The second round of Brexit negotiations are well underway, no doubt being followed worldwide in the first big test for the Conservative–DUP supply and confidence agreement.
We all knew how difficult the task in hand was going to be, and we will now start to see this in full motion.
It is expected that the attention of the talks will focus on the Brexit bill, and the rights of EU citizens living in the UK – an issue widely debated during the General Election campaign.
Whether we like it or not, since the Brexit vote last year the lives of the British public have been dominated by the decision.
And even though there are a lot of people who may choose not to have an opinion on the matter, it’s clear that Britain is as divided as ever over the hard/soft Brexit debate, with the government and opposition tearing themselves apart over different ideals of our post-EU position on the world stage.
Despite this division, a recent study found that the British public demonstrated a long-term resilience, with 69 per cent stating they are still proud to be British – a warming sentiment following such a tiresome year.
As we have seen, terrible recent acts that would usually divide people have actually created unity, such as the terrorist attacks in London and Manchester and the Grenfell Tower disaster.
Brits have rallied together to help one another – not panic – and reaffirm their identity to create stability amongst our communities. The ‘One Love Manchester’ benefit concert, Grenfell charity single, and donations for the victim’s families are great examples of this, uniting the nation and showing pride in being British.
This attitude is something that businesses need to understand. With this renewed sense of unity brings a new opportunity for businesses to be part of the conversation and connect with people on a real life level.
Within the business world it would be hard to deny that there was a sense of real disappointment in the immediate aftermath of the Brexit vote; and there are indications that this disappointment is justified, with a report from the Centre of Economic Business Research (CEBR) finding that lost access to the Single Market in services after Brexit could cost the British economy some £36bn a year.
But it’s how you react to this change that defines a business and demonstrates its ability to evolve and succeed in times of disruption.
Smart companies will invest in specific areas with intelligence, demonstrating that they are able to retain stability in this uncertain market. In fact, research has shown that those businesses representing stability, reliability and permanence, such as John Lewis, connected with the British character in a meaningful way and were the most valued by the British public.
These bedrock businesses are firmly rooted in a clear set of values and provide confidence in the face of uncertainty.
This confidence has never been more needed following the madness of the election. It’s been documented that 18-24 year olds set themselves apart as a distinct voice in national opinions; they are decisive in their views, and willing to cut a business or a friend loose if they disagree with them.

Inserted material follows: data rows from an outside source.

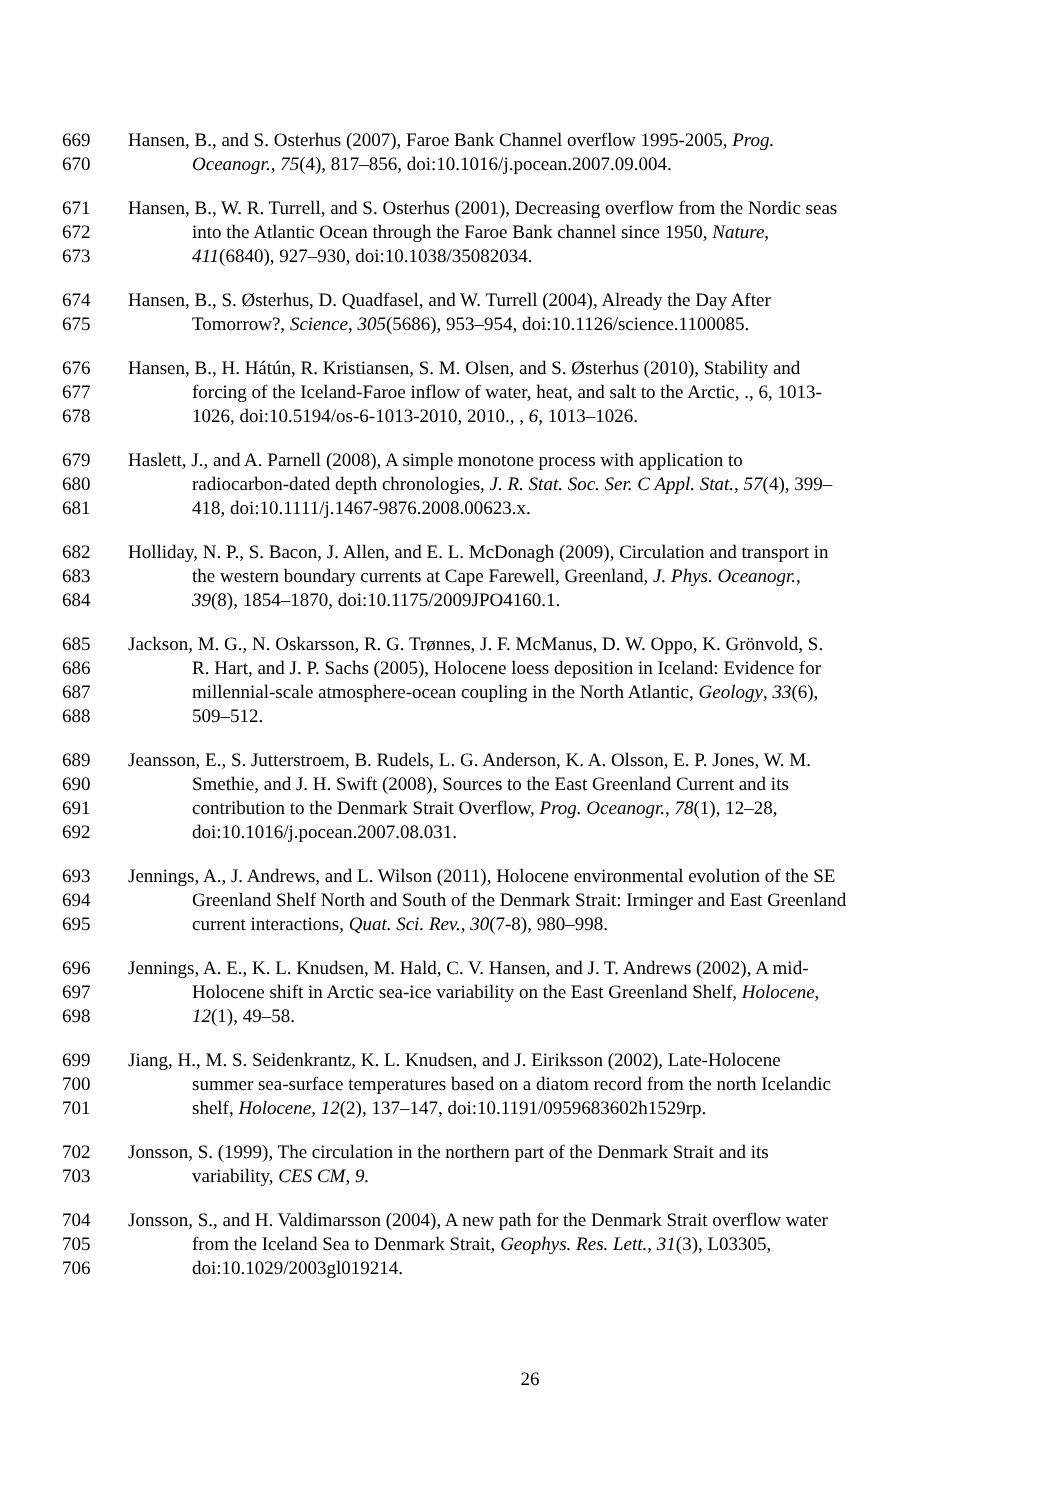669 Hansen, B., and S. Osterhus (2007), Faroe Bank Channel overflow 1995-2005, Prog.
670 Oceanogr., 75(4), 817–856, doi:10.1016/j.pocean.2007.09.004.
671 Hansen, B., W. R. Turrell, and S. Osterhus (2001), Decreasing overflow from the Nordic seas
672 into the Atlantic Ocean through the Faroe Bank channel since 1950, Nature,
673 411(6840), 927–930, doi:10.1038/35082034.
674 Hansen, B., S. Østerhus, D. Quadfasel, and W. Turrell (2004), Already the Day After
675 Tomorrow?, Science, 305(5686), 953–954, doi:10.1126/science.1100085.
676 Hansen, B., H. Hátún, R. Kristiansen, S. M. Olsen, and S. Østerhus (2010), Stability and
677 forcing of the Iceland-Faroe inflow of water, heat, and salt to the Arctic, ., 6, 1013-
678 1026, doi:10.5194/os-6-1013-2010, 2010., , 6, 1013–1026.
679 Haslett, J., and A. Parnell (2008), A simple monotone process with application to
680 radiocarbon-dated depth chronologies, J. R. Stat. Soc. Ser. C Appl. Stat., 57(4), 399–
681 418, doi:10.1111/j.1467-9876.2008.00623.x.
682 Holliday, N. P., S. Bacon, J. Allen, and E. L. McDonagh (2009), Circulation and transport in
683 the western boundary currents at Cape Farewell, Greenland, J. Phys. Oceanogr.,
684 39(8), 1854–1870, doi:10.1175/2009JPO4160.1.
685 Jackson, M. G., N. Oskarsson, R. G. Trønnes, J. F. McManus, D. W. Oppo, K. Grönvold, S.
686 R. Hart, and J. P. Sachs (2005), Holocene loess deposition in Iceland: Evidence for
687 millennial-scale atmosphere-ocean coupling in the North Atlantic, Geology, 33(6),
688 509–512.
689 Jeansson, E., S. Jutterstroem, B. Rudels, L. G. Anderson, K. A. Olsson, E. P. Jones, W. M.
690 Smethie, and J. H. Swift (2008), Sources to the East Greenland Current and its
691 contribution to the Denmark Strait Overflow, Prog. Oceanogr., 78(1), 12–28,
692 doi:10.1016/j.pocean.2007.08.031.
693 Jennings, A., J. Andrews, and L. Wilson (2011), Holocene environmental evolution of the SE
694 Greenland Shelf North and South of the Denmark Strait: Irminger and East Greenland
695 current interactions, Quat. Sci. Rev., 30(7-8), 980–998.
696 Jennings, A. E., K. L. Knudsen, M. Hald, C. V. Hansen, and J. T. Andrews (2002), A mid-
697 Holocene shift in Arctic sea-ice variability on the East Greenland Shelf, Holocene,
698 12(1), 49–58.
699 Jiang, H., M. S. Seidenkrantz, K. L. Knudsen, and J. Eiriksson (2002), Late-Holocene
700 summer sea-surface temperatures based on a diatom record from the north Icelandic
701 shelf, Holocene, 12(2), 137–147, doi:10.1191/0959683602h1529rp.
702 Jonsson, S. (1999), The circulation in the northern part of the Denmark Strait and its
703 variability, CES CM, 9.
704 Jonsson, S., and H. Valdimarsson (2004), A new path for the Denmark Strait overflow water
705 from the Iceland Sea to Denmark Strait, Geophys. Res. Lett., 31(3), L03305,
706 doi:10.1029/2003gl019214.
26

So when Corbyn spoke directly to this group, and made Labour’s manifesto relevant to this audience, it stirred passion and support. Brexit galvanised young people’s interest in politics to a much greater level than ever expected and businesses now need to recognise this.

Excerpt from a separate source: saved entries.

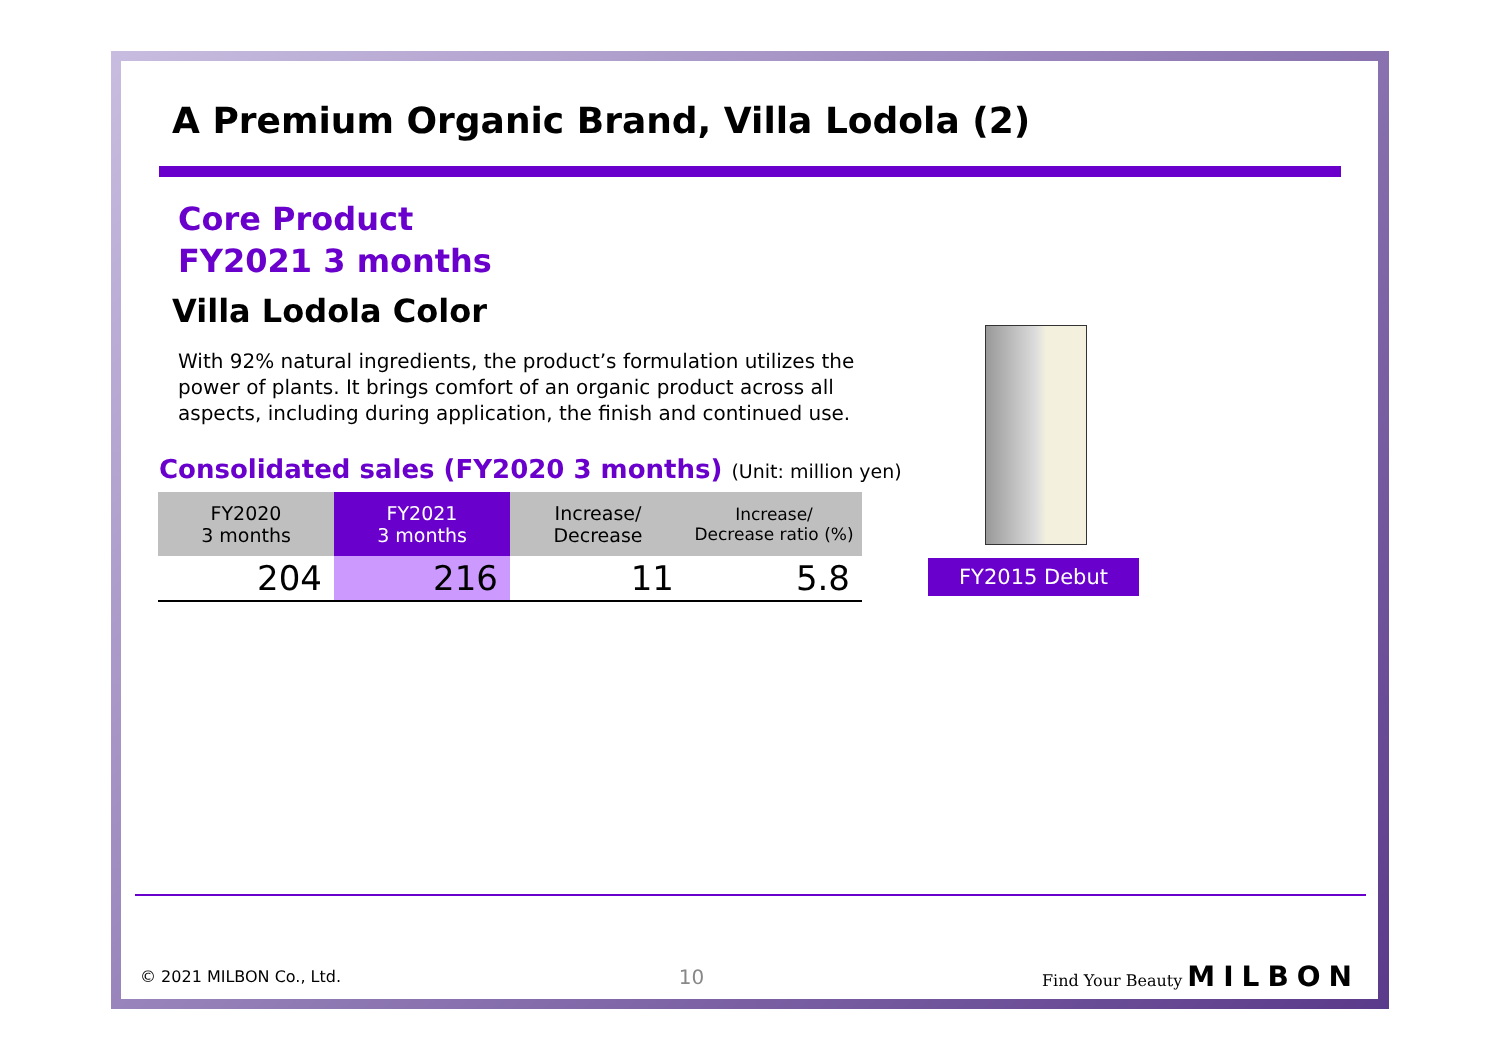A Premium Organic Brand, Villa Lodola (2)
Core Product
FY2021 3 months
Villa Lodola Color
With 92% natural ingredients, the product’s formulation utilizes the power of plants. It brings comfort of an organic product across all aspects, including during application, the finish and continued use.
Consolidated sales (FY2020 3 months) (Unit: million yen)
| FY2020 3 months | FY2021 3 months | Increase/ Decrease | Increase/ Decrease ratio (%) |
| --- | --- | --- | --- |
| 204 | 216 | 11 | 5.8 |
FY2015 Debut
© 2021 MILBON Co., Ltd. 10 Find Your Beauty MILBON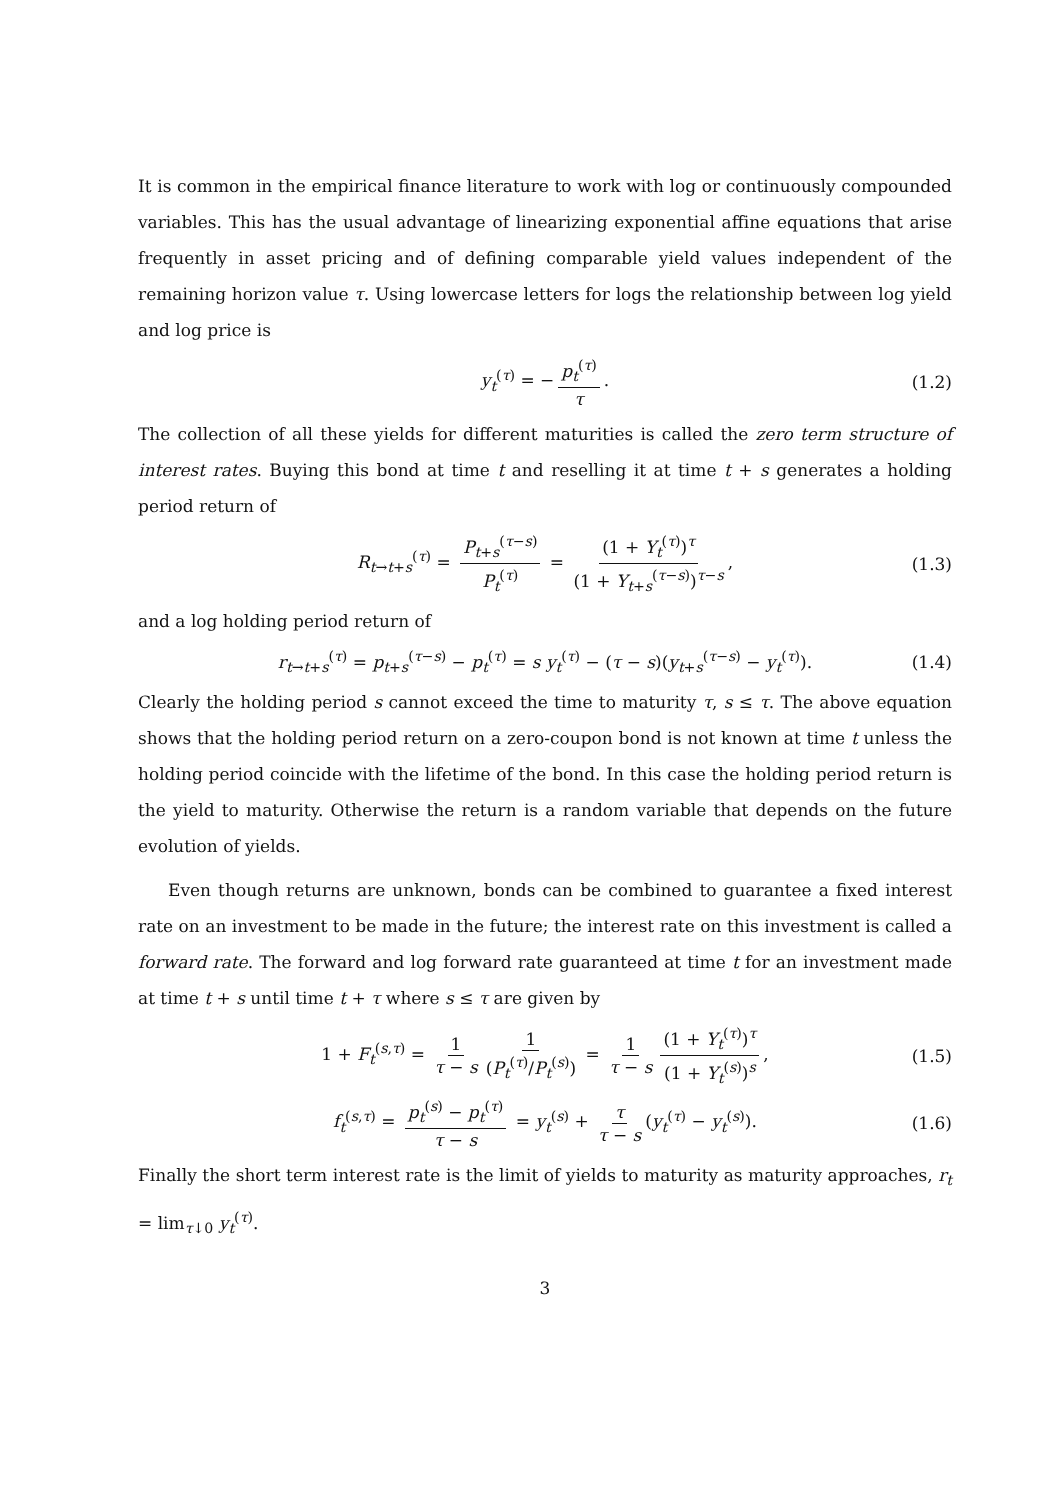It is common in the empirical finance literature to work with log or continuously compounded variables. This has the usual advantage of linearizing exponential affine equations that arise frequently in asset pricing and of defining comparable yield values independent of the remaining horizon value τ. Using lowercase letters for logs the relationship between log yield and log price is
y<sub>t</sub><sup>(τ)</sup> = − p<sub>t</sub><sup>(τ)</sup> τ. (1.2)
The collection of all these yields for different maturities is called the zero term structure of interest rates. Buying this bond at time t and reselling it at time t + s generates a holding period return of
R<sub>t→t+s</sub><sup>(τ)</sup> = P<sub>t+s</sub><sup>(τ−s)</sup> P<sub>t</sub><sup>(τ)</sup> = (1 + Y<sub>t</sub><sup>(τ)</sup>)<sup>τ</sup> (1 + Y<sub>t+s</sub><sup>(τ−s)</sup>)<sup>τ−s</sup>, (1.3)
and a log holding period return of
r<sub>t→t+s</sub><sup>(τ)</sup> = p<sub>t+s</sub><sup>(τ−s)</sup> − p<sub>t</sub><sup>(τ)</sup> = s y<sub>t</sub><sup>(τ)</sup> − (τ − s)(y<sub>t+s</sub><sup>(τ−s)</sup> − y<sub>t</sub><sup>(τ)</sup>). (1.4)
Clearly the holding period s cannot exceed the time to maturity τ, s ≤ τ. The above equation shows that the holding period return on a zero-coupon bond is not known at time t unless the holding period coincide with the lifetime of the bond. In this case the holding period return is the yield to maturity. Otherwise the return is a random variable that depends on the future evolution of yields.
Even though returns are unknown, bonds can be combined to guarantee a fixed interest rate on an investment to be made in the future; the interest rate on this investment is called a forward rate. The forward and log forward rate guaranteed at time t for an investment made at time t + s until time t + τ where s ≤ τ are given by
1 + F<sub>t</sub><sup>(s,τ)</sup> = 1 τ − s 1 (P<sub>t</sub><sup>(τ)</sup>/P<sub>t</sub><sup>(s)</sup>) = 1 τ − s (1 + Y<sub>t</sub><sup>(τ)</sup>)<sup>τ</sup> (1 + Y<sub>t</sub><sup>(s)</sup>)<sup>s</sup>, (1.5)
f<sub>t</sub><sup>(s,τ)</sup> = p<sub>t</sub><sup>(s)</sup> − p<sub>t</sub><sup>(τ)</sup> τ − s = y<sub>t</sub><sup>(s)</sup> + τ τ − s (y<sub>t</sub><sup>(τ)</sup> − y<sub>t</sub><sup>(s)</sup>). (1.6)
Finally the short term interest rate is the limit of yields to maturity as maturity approaches, r<sub>t</sub> = lim<sub>τ↓0</sub> y<sub>t</sub><sup>(τ)</sup>.
3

The distraction of a General Election, as well as tragic events, has left us no further forward on Brexit than we were last June. This second round of negotiations gives us a chance to take hold of new opportunities and begin to unite as a nation once more.
The government needs to deliver a clear plan of action and pave the way for positive progress to be made. Once this has been achieved we can start gaining the confidence of Europe and the rest of the world again, creating better business opportunities and a united Britain.